_Task list_
- 1) From the passage on virtual desktops, reproduce the words from "There is precedent" to "is this relevant?" without changing anything.
- 2) Using the passage on virtual desktops, answer each question on its own line:
(a) What is the name of the XenApp feature from Citrix that the passage describes?
(b) What standard UI does the passage say touch-based apps should keep?
(c) According to the passage, what likely gives a better experience than a browser inside a virtual desktop when a laptop is on the internal network?
- 3) Write the next part of the passage on virtual desktops, picking up after its final sentence.

There is precedent for launching local applications from inside a virtual desktop in this manner. Citrix has a feature in XenApp called Local App Access. It allows a Citrix virtual desktop to pass a file type association to a Windows machine running the Citrix desktop. The application on the endpoint can then open a file from the desktop and the local application will appear overlaid on the desktop.

Putting a Windows client application into the Windows virtual desktop with this tool makes sense. Doing the same to a touch-based application, however, does not. Touch-based apps should maintain the device's standard UI -- single app, full screen -- rather than squeezing it into the virtual desktop.

When else is this relevant?

Touch-based mobile devices are not the only endpoints where it is beneficial to open apps in a context-aware manner. The same idea applies to any nondedicated client device that could have its capabilities passed back into the virtual desktop.

A user might work with a virtual desktop to access an internal web application from a laptop when she is mobile. If the laptop is on the internal network, then its local browser likely provides a better experience than a browser inside a virtual desktop. In the same vein, locally installed Microsoft Office performs better than it would inside a virtual desktop.

_Source material_

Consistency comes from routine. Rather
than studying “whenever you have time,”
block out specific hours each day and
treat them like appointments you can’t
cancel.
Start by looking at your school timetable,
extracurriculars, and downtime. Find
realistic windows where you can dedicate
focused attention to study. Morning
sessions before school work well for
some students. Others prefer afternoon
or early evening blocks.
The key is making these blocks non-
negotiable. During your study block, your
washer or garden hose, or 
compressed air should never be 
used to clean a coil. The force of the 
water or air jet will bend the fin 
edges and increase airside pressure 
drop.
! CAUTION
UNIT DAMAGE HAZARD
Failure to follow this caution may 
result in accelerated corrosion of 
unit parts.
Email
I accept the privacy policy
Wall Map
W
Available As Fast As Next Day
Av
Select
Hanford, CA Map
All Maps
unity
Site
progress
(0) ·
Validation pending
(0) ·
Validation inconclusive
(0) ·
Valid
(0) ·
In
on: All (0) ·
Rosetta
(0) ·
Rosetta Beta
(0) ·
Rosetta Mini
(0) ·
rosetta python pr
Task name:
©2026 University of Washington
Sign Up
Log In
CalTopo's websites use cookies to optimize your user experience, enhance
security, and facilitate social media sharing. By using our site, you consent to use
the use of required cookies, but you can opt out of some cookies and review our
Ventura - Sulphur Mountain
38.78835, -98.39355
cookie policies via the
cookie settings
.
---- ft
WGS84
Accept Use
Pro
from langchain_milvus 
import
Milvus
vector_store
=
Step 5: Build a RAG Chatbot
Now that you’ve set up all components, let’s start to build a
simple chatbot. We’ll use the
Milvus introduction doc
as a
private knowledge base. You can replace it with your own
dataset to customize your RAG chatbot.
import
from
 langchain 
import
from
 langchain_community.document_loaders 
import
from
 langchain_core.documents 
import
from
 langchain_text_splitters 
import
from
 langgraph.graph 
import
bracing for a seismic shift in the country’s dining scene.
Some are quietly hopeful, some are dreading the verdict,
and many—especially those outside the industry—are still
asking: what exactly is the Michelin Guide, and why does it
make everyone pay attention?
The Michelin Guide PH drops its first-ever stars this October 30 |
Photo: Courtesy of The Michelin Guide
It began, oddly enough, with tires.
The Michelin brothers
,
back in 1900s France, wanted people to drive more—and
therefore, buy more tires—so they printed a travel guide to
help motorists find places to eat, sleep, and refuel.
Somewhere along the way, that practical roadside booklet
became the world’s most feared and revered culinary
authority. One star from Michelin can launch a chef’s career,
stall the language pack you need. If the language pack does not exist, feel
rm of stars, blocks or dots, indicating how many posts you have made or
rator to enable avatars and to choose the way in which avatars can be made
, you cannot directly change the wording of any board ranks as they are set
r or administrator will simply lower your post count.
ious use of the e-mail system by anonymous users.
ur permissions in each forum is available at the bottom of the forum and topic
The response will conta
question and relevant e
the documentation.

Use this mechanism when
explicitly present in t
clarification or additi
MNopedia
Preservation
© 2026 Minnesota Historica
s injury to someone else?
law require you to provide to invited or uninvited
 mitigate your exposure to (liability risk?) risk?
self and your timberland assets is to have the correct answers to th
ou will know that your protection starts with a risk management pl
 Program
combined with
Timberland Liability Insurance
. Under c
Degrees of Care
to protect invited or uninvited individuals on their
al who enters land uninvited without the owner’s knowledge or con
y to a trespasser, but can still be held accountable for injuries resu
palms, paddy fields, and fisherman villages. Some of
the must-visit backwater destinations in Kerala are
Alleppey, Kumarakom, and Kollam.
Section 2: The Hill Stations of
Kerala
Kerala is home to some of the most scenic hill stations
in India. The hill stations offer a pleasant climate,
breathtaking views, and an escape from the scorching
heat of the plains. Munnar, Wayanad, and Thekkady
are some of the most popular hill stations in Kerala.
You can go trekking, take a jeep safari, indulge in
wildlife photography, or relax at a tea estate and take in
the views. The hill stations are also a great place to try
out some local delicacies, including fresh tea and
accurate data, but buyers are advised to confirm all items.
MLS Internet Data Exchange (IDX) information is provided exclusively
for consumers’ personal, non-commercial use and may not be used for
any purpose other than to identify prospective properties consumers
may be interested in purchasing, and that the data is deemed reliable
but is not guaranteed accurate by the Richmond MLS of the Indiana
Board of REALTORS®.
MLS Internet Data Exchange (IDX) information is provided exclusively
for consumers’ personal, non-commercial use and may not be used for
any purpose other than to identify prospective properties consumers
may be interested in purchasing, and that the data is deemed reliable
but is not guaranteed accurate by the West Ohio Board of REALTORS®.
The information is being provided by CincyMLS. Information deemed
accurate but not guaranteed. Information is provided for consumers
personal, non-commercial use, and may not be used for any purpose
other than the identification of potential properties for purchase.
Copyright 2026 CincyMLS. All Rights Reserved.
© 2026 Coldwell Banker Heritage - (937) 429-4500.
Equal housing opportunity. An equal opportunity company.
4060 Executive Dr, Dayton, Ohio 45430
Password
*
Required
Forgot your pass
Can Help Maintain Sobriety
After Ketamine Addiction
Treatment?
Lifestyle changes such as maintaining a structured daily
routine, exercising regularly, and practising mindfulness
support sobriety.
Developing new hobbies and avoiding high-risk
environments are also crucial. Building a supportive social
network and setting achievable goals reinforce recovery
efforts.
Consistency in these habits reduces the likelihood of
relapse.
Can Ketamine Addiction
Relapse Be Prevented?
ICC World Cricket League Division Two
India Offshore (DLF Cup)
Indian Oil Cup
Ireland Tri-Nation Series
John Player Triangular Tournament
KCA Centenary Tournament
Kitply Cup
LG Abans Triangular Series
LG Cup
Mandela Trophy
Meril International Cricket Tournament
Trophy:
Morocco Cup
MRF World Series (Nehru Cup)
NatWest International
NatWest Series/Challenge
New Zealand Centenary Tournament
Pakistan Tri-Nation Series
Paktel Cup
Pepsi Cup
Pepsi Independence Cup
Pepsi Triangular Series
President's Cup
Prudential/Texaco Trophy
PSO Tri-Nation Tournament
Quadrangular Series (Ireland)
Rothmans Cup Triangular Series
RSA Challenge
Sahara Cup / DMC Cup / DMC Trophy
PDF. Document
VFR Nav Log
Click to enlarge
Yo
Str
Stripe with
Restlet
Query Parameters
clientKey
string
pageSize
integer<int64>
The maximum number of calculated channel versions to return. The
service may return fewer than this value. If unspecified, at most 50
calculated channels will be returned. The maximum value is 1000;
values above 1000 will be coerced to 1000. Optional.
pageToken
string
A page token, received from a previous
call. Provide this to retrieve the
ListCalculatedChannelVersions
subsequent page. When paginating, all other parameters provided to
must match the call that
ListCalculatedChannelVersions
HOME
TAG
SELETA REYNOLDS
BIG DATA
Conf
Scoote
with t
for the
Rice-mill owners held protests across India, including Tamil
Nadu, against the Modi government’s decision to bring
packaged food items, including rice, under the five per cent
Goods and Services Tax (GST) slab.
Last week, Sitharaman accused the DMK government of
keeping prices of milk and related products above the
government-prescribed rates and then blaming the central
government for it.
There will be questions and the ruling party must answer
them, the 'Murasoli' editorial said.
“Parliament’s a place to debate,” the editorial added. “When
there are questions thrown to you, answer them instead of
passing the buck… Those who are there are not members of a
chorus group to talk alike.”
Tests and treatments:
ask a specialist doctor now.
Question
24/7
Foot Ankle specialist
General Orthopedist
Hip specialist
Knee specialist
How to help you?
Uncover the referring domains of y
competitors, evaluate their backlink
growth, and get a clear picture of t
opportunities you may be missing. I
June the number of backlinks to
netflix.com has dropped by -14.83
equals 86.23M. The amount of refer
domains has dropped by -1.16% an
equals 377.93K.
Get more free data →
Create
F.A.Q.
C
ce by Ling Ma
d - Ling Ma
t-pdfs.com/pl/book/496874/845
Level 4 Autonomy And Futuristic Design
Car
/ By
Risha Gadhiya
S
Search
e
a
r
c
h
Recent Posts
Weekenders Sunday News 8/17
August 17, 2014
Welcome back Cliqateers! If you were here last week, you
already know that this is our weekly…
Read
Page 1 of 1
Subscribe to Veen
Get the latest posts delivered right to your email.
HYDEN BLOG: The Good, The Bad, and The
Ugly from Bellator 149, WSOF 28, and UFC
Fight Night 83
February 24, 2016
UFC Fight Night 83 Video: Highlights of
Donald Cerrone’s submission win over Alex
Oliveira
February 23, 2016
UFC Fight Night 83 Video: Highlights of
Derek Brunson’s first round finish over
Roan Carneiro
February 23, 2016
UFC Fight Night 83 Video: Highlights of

_Task-by-task results_
- 1)
There is precedent for launching local applications from inside a virtual desktop in this manner. Citrix has a feature in XenApp called Local App Access. It allows a Citrix virtual desktop to pass a file type association to a Windows machine running the Citrix desktop. The application on the endpoint can then open a file from the desktop and the local application will appear overlaid on the desktop.

Putting a Windows client application into the Windows virtual desktop with this tool makes sense. Doing the same to a touch-based application, however, does not. Touch-based apps should maintain the device's standard UI -- single app, full screen -- rather than squeezing it into the virtual desktop.

When else is this relevant?

- 2)
(a) Local App Access
(b) Single app, full screen
(c) The laptop's local browser

- 3)
Any endpoint with local applications could have the apps integrated into the virtual desktop experience. It might not even be a one-to-one equivalence of desktop apps and the client-side apps. A mobile banking app, for example, might work much better than the web-based equivalent, so it would be ideal if the virtual desktop launched the mobile app on a user's phone rather than opening a web browser inside the virtual desktop running on the phone.

A tool that enables context-aware app launches must be cognizant of the device's specific capabilities.

Delivering supporting apps in the native mobile user interface can ease the transition to delivering legacy Windows applications as Published applications rather than publishing them to virtual desktops. Having the apps launch based on the endpoint is most useful when the endpoint does not have a keyboard and mouse, such as with tablets and smartphones.

Anyone who uses these devices to access a Windows desktop knows that the experience is not optimal. Even so, access to legacy Windows applications will remain necessary for many years because it is unlikely developers will take the time to change every core business application to be more mobile-friendly.

How to address the problem

Enabling users to seamlessly transition between mobile apps and legacy Windows applications is crucial. The more users can work with applications in their intended form, the better their experience and the more productive they are.

For this capability to become a reality, a VDI product needs policy framework integration, such as determining whether a mobile device is on the corporate network or not to dictate its access rights.

Additionally, a tool that enables context-aware app launches must be cognizant of the device's specific capabilities. A Google Android tablet with a keyboard and trackpad, for example, has very different capabilities than an iPhone.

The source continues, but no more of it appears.